Alex was a stay at home dad. He liked to joke that he was one of ‘literally dozens.’ People loved to ask him and Helen how she could be away on a ship with children. He loved to remind them that they didn’t ask the same of male captains, of which there were plenty. He was a software developer, with a part time job working from home for a small company. He often worked late into the evening, headphones cranked, after the kids were asleep. Sometimes he had no time during the day, while they ran him ragged
Their daughter Iris was eight years old. Early on, they noticed she was a different child. She talked late. She listened to the same song over and over. When she started first grade, her teacher recommended her for an autism screening. Alex was incredulous. She and him were like two peas in a pod. When she was diagnosed, he was surprised. Didn’t everyone sort their food by color? Didn’t everyone make decision trees about conversations, charting all their possible outcomes? The more he read, and the more he learned about Iris, the more he learned about himself. He sought out a diagnosis two years later.
He was sometimes self conscious about their differences. Helen loved his quirks. In a way, it was what drew them together. He was hilariously blunt, and she loved that he saw things other people often didn’t. They had met at a college party. She was trying a new perfume, and she wasn’t sure she liked it. Alex had walked up to her. He had said, without skipping a beat, “your perfume smells like musty oranges. You should buy a different one.”
Their daughter Sophia padded into the room, and plunked herself on the couch. In an instant, she was fully horizontal, holding a tablet covered in rubber bumpers.
Helen grabbed her purse from next to the door. “Okay guys. I’m off to the ship. I love you. I’ll FaceTime you every night when you get tucked in. Can you please promise me you will listen to dad?”

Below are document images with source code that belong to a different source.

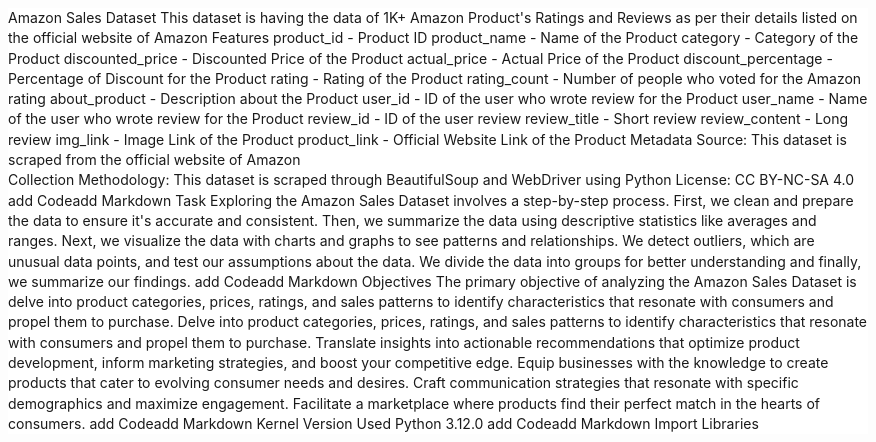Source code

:  Amazon Sales Dataset
This dataset is having the data of 1K+ Amazon Product's Ratings and Reviews as per their details listed on the official website of Amazon
Features
product_id - Product ID
product_name - Name of the Product
category - Category of the Product
discounted_price - Discounted Price of the Product
actual_price - Actual Price of the Product
discount_percentage - Percentage of Discount for the Product
rating - Rating of the Product
rating_count - Number of people who voted for the Amazon rating
about_product - Description about the Product
user_id - ID of the user who wrote review for the Product
user_name - Name of the user who wrote review for the Product
review_id - ID of the user review
review_title - Short review
review_content - Long review
img_link - Image Link of the Product
product_link - Official Website Link of the Product
Metadata
Source: This dataset is scraped from the official website of Amazon\
Collection Methodology: This dataset is scraped through BeautifulSoup and WebDriver using Python
License: CC BY-NC-SA 4.0
add Codeadd Markdown
Task
Exploring the Amazon Sales Dataset involves a step-by-step process. First, we clean and prepare the data to ensure it's accurate and consistent. Then, we summarize the data using descriptive statistics like averages and ranges. Next, we visualize the data with charts and graphs to see patterns and relationships. We detect outliers, which are unusual data points, and test our assumptions about the data. We divide the data into groups for better understanding and finally, we summarize our findings.
add Codeadd Markdown
Objectives
The primary objective of analyzing the Amazon Sales Dataset is delve into product categories, prices, ratings, and sales patterns to identify characteristics that resonate with consumers and propel them to purchase.
Delve into product categories, prices, ratings, and sales patterns to identify characteristics that resonate with consumers and propel them to purchase.
Translate insights into actionable recommendations that optimize product development, inform marketing strategies, and boost your competitive edge.
Equip businesses with the knowledge to create products that cater to evolving consumer needs and desires.
Craft communication strategies that resonate with specific demographics and maximize engagement.
Facilitate a marketplace where products find their perfect match in the hearts of consumers.
add Codeadd Markdown
Kernel Version Used
Python 3.12.0
add Codeadd Markdown
Import Libraries
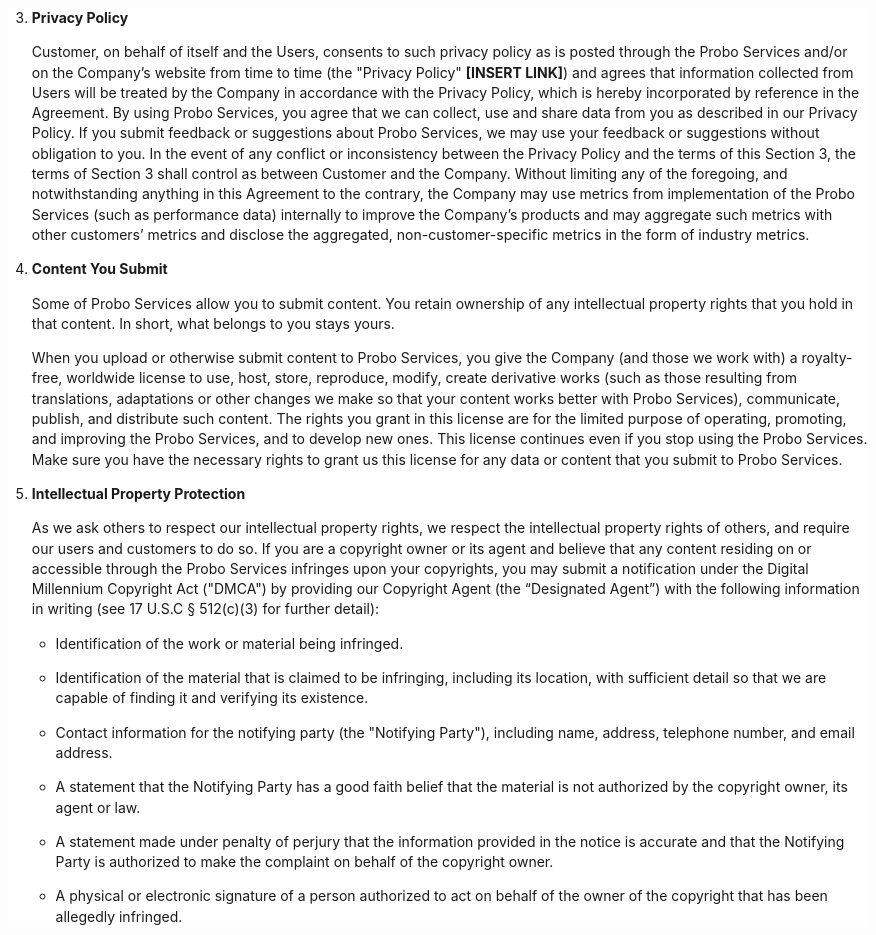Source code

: 
3. **Privacy Policy**

    Customer, on behalf of itself and the Users, consents to such privacy policy as is posted through the Probo Services and/or on the Company’s website from time to time (the "Privacy Policy" **[INSERT LINK]**) and agrees that information collected from Users will be treated by the Company in accordance with the Privacy Policy, which is hereby incorporated by reference in the Agreement.   By using Probo Services, you agree that we can collect, use and share data from you as described in our Privacy Policy.  If you submit feedback or suggestions about Probo Services, we may use your feedback or suggestions without obligation to you. In the event of any conflict or inconsistency between the Privacy Policy and the terms of this Section 3, the terms of Section 3 shall control as between Customer and the Company.  Without limiting any of the foregoing, and notwithstanding anything in this Agreement to the contrary, the Company may use metrics from implementation of the Probo Services (such as performance data) internally to improve the Company’s products and may aggregate such metrics with other customers’ metrics and disclose the aggregated, non-customer-specific metrics in the form of industry metrics.


4. **Content You Submit**

    Some of Probo Services allow you to submit content. You retain ownership of any intellectual property rights that you hold in that content. In short, what belongs to you stays yours.

    When you upload or otherwise submit content to Probo Services, you give the Company (and those we work with) a royalty-free, worldwide license to use, host, store, reproduce, modify, create derivative works (such as those resulting from translations, adaptations or other changes we make so that your content works better with Probo Services), communicate, publish, and distribute such content. The rights you grant in this license are for the limited purpose of operating, promoting, and improving the Probo Services, and to develop new ones. This license continues even if you stop using the Probo Services.  Make sure you have the necessary rights to grant us this license for any data or content that you submit to Probo Services.


5. **Intellectual Property Protection**

    As we ask others to respect our intellectual property rights, we respect the intellectual property rights of others, and require our users and customers to do so.  If you are a copyright owner or its agent and believe that any content residing on or accessible through the Probo Services infringes upon your copyrights, you may submit a notification under the Digital Millennium Copyright Act ("DMCA") by providing our Copyright Agent (the “Designated Agent”) with the following information in writing (see 17 U.S.C § 512(c)(3) for further detail):

    * Identification of the work or material being infringed.

    * Identification of the material that is claimed to be infringing, including its location, with sufficient detail so that we are capable of finding it and verifying its existence.

    * Contact information for the notifying party (the "Notifying Party"), including name, address, telephone number, and email address.

    * A statement that the Notifying Party has a good faith belief that the material is not authorized by the copyright owner, its agent or law.

    * A statement made under penalty of perjury that the information provided in the notice is accurate and that the Notifying Party is authorized to make the complaint on behalf of the copyright owner.

    * A physical or electronic signature of a person authorized to act on behalf of the owner of the copyright that has been allegedly infringed.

“We will. We always do, Mom.” Sophia said from the couch, without turning her head. Alex smirked at Helen. Helen kissed the kids on the forehead, gave Alex a longer, lingering kiss, and walked out the door.
She looked back at their house. It was a small, brick house in Magnolia. It was close to the docks. It was neat and square, with a brown grass lawn and a small hedge near the sidewalk. A disused water play table full of toys sat askew in the mouth of their side yard, and a sprinkler head was draped across the fence. She stepped into her car, and made her way to work.